_操作要求 1_:
根据阅读文本回答以下问题:
(a) GoogleNet的模型中反复使用的模块叫什么名称?
(b) 平均池化分支中,1x1卷积层的输出通道数是多少?
(c) 5x5卷积层借助什么设置使图像大小保持不变?
_操作要求 2_: 阅读文本为何将Inception Module写成类?请用一至三句话说明文中给出的理由。
_操作要求 3_: 请续写阅读文本中关于Inception Module的讲解,从文本末句之后接着写。

卷积神经网络(高级篇)
构建高级卷积神经网络
以Google Net为例
GoogleNet的模型图为
可以看到其中有一个模块反复使用 Inception Module
Inception Module
模型的具体结构图为
个人理解这个模块是将数据经过不同的卷积方式并保持图像大小不变得到不同的通来获得更多的信息,然后将最后的数据按通道拼接在一起。在某种程度上就是将数据通过多个滤波器提取信息,最后将信息按通道拼在一起。
因此我们可以将这个模块写成类来将其实例化后反复调用,实现代码复用
这里我们将图像转过来方便看
平均池化后通过1x1的卷积核
self.branch_pool=nn.Conv2d(in_channels,24,kernel_size=1)# 定义1x1卷积层
branch_pool=F.avg_pool2d(x,kernel_size=3,stride=1,padding=1)# 定义池化层,并通过调整stride步长和padding填充来使得图像大小不变
branch_pool=self.branch_pool(branch_pool)
直接通过1x1的卷积核
self.branch1x1=nn.Conv2d(in_channels,16,kernel=1)
branch1x1=self.branc1x1(x)
经过1x1的卷积核后通过5x5的卷积核
self.branch5x5_1=nn.Conv2d(in_channels,16,kernel_size=1)
self.branch5x5_2=nn.Conv2d(16,24,kernel_size=5,padding=2)# 通过填充padding来使得图像大小不变
branch5x5=self.branch5x5_1(x)
branch5x5=self.branch5x5_2(branch5x5)
经过1x1、3x3、3x3卷积核
self.branch3x3_1=nn.Conv2d(in_channels,16,kernel_size=1)
self.branch3x3_2=nn.Conv2d(16,24,kernel_size=3,padding=1)
self.branch3x3_3=nn.Conv2d(24,24,kernel_size=3,padding=1)

_所给资料_:
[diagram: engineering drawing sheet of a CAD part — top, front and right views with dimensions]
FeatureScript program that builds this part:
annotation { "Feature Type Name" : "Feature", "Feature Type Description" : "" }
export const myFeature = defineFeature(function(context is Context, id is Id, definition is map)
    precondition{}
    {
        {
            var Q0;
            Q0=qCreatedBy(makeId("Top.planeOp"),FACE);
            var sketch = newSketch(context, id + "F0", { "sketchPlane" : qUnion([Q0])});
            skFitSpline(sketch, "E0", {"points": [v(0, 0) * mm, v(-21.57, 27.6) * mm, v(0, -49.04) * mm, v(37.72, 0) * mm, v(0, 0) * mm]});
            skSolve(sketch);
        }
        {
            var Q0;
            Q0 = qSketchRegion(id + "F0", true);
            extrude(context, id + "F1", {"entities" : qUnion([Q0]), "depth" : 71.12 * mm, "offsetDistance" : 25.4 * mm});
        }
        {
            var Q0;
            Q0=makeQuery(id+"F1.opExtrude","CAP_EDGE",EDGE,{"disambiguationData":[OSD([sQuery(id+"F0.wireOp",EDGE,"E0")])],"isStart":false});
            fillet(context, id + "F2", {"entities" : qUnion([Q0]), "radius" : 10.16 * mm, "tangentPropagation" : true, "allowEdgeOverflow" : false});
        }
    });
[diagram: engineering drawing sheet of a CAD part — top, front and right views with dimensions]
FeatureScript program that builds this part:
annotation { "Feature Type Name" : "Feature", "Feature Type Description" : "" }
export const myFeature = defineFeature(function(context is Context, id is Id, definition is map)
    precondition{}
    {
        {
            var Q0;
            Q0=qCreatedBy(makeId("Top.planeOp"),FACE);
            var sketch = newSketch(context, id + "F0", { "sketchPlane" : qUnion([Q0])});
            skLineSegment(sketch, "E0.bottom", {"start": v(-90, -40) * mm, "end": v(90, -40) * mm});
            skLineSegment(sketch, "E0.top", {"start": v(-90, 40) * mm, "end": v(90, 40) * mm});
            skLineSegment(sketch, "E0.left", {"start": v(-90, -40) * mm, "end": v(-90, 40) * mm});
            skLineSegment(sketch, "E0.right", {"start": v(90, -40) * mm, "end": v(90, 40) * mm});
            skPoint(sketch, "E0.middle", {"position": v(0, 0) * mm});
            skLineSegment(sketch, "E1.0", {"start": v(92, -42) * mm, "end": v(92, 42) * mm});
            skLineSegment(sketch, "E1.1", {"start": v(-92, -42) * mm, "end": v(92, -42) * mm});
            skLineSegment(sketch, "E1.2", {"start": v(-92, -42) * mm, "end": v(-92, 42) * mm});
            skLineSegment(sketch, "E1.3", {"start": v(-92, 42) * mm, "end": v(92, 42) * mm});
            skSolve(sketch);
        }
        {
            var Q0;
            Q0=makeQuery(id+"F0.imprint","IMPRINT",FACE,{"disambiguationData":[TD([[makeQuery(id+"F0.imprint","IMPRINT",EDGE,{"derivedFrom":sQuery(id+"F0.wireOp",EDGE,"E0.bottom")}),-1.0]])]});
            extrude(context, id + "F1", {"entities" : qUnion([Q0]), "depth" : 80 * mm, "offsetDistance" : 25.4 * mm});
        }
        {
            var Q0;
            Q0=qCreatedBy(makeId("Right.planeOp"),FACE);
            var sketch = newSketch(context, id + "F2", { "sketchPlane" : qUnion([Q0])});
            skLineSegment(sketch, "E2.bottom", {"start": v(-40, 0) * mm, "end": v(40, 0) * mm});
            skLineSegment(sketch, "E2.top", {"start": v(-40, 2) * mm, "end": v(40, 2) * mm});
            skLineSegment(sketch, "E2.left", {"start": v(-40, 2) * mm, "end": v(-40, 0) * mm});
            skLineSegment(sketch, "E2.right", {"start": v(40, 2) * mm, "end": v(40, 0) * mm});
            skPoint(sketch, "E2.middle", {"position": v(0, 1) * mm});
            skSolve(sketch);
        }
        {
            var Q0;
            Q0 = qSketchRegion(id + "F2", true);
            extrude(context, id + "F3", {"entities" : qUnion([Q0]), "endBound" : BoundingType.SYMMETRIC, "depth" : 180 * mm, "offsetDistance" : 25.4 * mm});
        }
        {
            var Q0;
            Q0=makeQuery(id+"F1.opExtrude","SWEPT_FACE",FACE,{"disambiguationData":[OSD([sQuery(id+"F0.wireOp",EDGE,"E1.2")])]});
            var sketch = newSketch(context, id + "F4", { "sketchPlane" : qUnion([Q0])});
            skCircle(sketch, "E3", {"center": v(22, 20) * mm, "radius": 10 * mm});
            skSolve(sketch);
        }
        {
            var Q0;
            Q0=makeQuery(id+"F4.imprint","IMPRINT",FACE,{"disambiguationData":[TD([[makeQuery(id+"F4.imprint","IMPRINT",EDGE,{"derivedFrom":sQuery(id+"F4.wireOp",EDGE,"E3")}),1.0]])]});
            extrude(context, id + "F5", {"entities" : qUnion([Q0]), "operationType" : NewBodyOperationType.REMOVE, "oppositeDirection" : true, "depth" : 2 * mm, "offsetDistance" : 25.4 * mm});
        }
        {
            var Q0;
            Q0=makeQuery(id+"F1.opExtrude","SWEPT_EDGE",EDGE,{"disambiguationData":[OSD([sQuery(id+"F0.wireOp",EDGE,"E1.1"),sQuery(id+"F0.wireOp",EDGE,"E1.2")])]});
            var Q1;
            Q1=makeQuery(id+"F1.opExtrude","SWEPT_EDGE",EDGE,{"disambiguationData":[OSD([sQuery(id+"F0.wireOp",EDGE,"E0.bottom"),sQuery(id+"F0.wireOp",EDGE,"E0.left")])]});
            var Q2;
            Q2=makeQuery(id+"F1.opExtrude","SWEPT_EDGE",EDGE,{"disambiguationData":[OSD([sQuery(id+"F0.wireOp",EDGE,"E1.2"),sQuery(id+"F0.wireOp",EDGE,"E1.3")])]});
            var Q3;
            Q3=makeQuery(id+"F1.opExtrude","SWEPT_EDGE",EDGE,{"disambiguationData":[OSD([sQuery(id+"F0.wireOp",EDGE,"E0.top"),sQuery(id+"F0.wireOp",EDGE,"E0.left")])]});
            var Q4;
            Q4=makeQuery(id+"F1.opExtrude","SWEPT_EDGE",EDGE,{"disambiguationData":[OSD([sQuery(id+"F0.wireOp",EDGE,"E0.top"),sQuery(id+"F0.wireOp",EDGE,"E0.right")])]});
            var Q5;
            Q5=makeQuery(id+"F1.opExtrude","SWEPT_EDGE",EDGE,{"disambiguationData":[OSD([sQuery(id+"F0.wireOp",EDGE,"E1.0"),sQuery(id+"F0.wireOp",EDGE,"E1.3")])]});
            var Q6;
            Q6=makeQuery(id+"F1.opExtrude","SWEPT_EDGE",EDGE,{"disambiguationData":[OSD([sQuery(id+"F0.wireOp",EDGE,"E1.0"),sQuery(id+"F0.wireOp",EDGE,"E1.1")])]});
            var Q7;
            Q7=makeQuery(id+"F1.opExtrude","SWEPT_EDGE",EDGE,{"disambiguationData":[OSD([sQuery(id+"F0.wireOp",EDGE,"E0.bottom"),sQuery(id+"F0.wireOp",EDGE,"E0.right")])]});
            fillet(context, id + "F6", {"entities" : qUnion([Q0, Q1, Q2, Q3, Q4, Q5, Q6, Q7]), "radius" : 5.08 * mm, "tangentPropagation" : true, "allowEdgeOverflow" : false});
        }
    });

_参考答案 1_:
(a) Inception Module。
(b) 24。
(c) 通过填充padding(padding=2)。

_参考答案 2_: Inception Module在GoogleNet中被反复使用。将其写成类后,可实例化并反复调用,从而实现代码复用。

_参考答案 3_:
branch3x3=self.branch3x3_1(x)
branch3x3=self.branch3x3_2(branch3x3)
branch3x3=self.branch3x3_3(branch3x3)
将四个输出按通道拼接在一起
outputs=[branh1x1,branch5x5,branch3x3,branch_pool]
return torch.cat(outputs,dim=1)
#(batch_size,channels,height,width)
#dim=1是第二维度也就是通道维度
完整代码如下
class InceptionA(nn.Module):
def __init__(self,in_channels):
super(self,InceptionA).__init__()
self.branch1x1=nn.Conv2d(in_channels,16,kernel_size=1)
self.branch5x5_1=nn.Conv2d(in_channles,16,kernel_size=1)
self.branch5x5_2=nn.Conv2d(16,24,kernel_size=5,padding=2)
self.branch3x3_1=nn.Conv2d(in_channels,16,kernel_size=1)
self.branch3x3_2=nn.Conv2d(16,24,kernel_size=3,padding=1)
self.branch3x3_3=nn.Conv2d(24,24,kernel_size=3,padding=1)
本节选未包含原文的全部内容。